Items from a dataset
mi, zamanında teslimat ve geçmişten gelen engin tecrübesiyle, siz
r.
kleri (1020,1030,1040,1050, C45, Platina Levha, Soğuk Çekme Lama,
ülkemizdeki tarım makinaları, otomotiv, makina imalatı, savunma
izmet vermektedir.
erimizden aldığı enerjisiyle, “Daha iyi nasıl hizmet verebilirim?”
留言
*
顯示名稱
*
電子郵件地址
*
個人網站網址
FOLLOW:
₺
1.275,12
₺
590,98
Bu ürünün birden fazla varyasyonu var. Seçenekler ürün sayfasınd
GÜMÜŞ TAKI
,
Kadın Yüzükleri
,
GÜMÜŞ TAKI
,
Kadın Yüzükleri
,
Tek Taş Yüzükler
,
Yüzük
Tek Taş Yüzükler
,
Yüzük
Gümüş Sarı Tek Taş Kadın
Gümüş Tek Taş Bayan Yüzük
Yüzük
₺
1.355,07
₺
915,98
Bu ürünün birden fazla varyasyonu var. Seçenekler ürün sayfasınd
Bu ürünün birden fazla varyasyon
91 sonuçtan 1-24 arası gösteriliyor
--
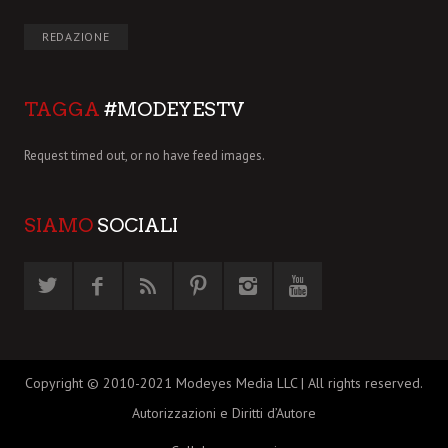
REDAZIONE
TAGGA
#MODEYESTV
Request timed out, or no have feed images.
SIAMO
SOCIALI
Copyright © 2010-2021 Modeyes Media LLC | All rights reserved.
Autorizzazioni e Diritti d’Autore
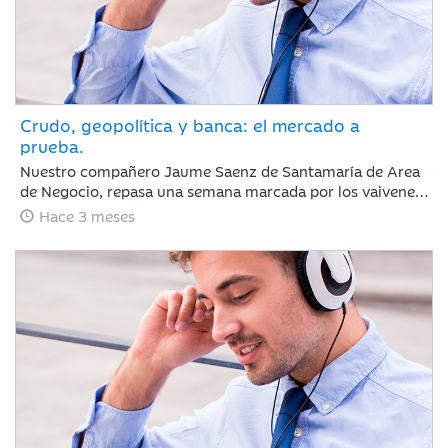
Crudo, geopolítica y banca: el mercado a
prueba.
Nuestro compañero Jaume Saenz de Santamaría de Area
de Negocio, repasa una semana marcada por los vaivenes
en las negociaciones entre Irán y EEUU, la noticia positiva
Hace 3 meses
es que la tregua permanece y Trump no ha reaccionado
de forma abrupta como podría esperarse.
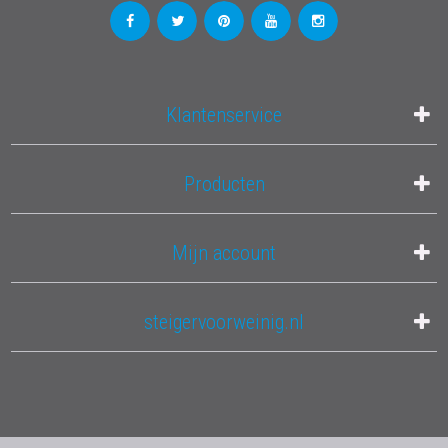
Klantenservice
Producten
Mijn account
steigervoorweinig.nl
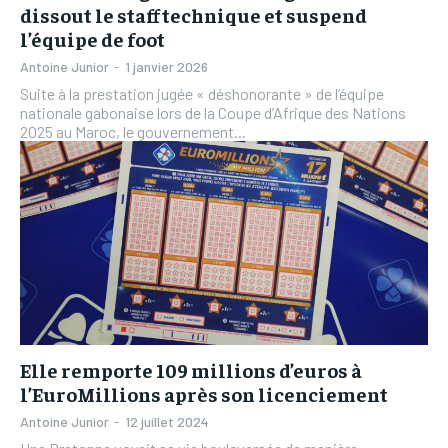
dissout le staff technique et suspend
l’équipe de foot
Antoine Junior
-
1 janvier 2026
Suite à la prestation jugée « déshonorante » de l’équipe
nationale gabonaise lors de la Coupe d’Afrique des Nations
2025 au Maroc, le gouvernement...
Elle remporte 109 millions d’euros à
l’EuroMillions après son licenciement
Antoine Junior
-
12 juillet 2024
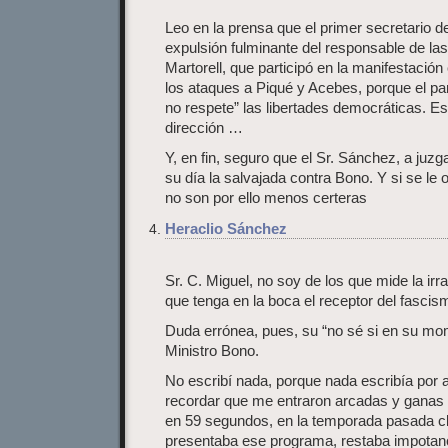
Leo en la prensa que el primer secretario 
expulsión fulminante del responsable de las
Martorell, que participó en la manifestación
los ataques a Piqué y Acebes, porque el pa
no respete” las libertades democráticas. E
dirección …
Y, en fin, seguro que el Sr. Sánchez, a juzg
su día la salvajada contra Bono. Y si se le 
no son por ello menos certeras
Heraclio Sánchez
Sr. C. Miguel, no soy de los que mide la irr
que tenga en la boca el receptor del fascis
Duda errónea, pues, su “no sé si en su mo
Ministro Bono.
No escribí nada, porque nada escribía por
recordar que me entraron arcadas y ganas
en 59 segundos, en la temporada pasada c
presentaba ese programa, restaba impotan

EXERCISE OBJECTIVE: Turn the entries from the line with "Leo en la prensa que el primer secretario" up to and including the line with "presentaba ese programa, restaba impotan" into a Markdown table with the columns Row and Line. Number each line and leave out any blank lines.

RESULT OF THIS TASK:
| Row | Line |
|---|---|
| 1 | Leo en la prensa que el primer secretario  |
| 2 | expulsión fulminante del responsable de las |
| 3 | Martorell, que participó en la manifestación |
| 4 | los ataques a Piqué y Acebes, porque el pa |
| 5 | no respete” las libertades democráticas. E |
| 6 | dirección … |
| 7 | Y, en fin, seguro que el Sr. Sánchez, a juzg |
| 8 | su día la salvajada contra Bono. Y si se le  |
| 9 | no son por ello menos certeras |
| 10 | Heraclio Sánchez |
| 11 | Sr. C. Miguel, no soy de los que mide la irr |
| 12 | que tenga en la boca el receptor del fascis |
| 13 | Duda errónea, pues, su “no sé si en su mo |
| 14 | Ministro Bono. |
| 15 | No escribí nada, porque nada escribía por |
| 16 | recordar que me entraron arcadas y ganas |
| 17 | en 59 segundos, en la temporada pasada c |
| 18 | presentaba ese programa, restaba impotan |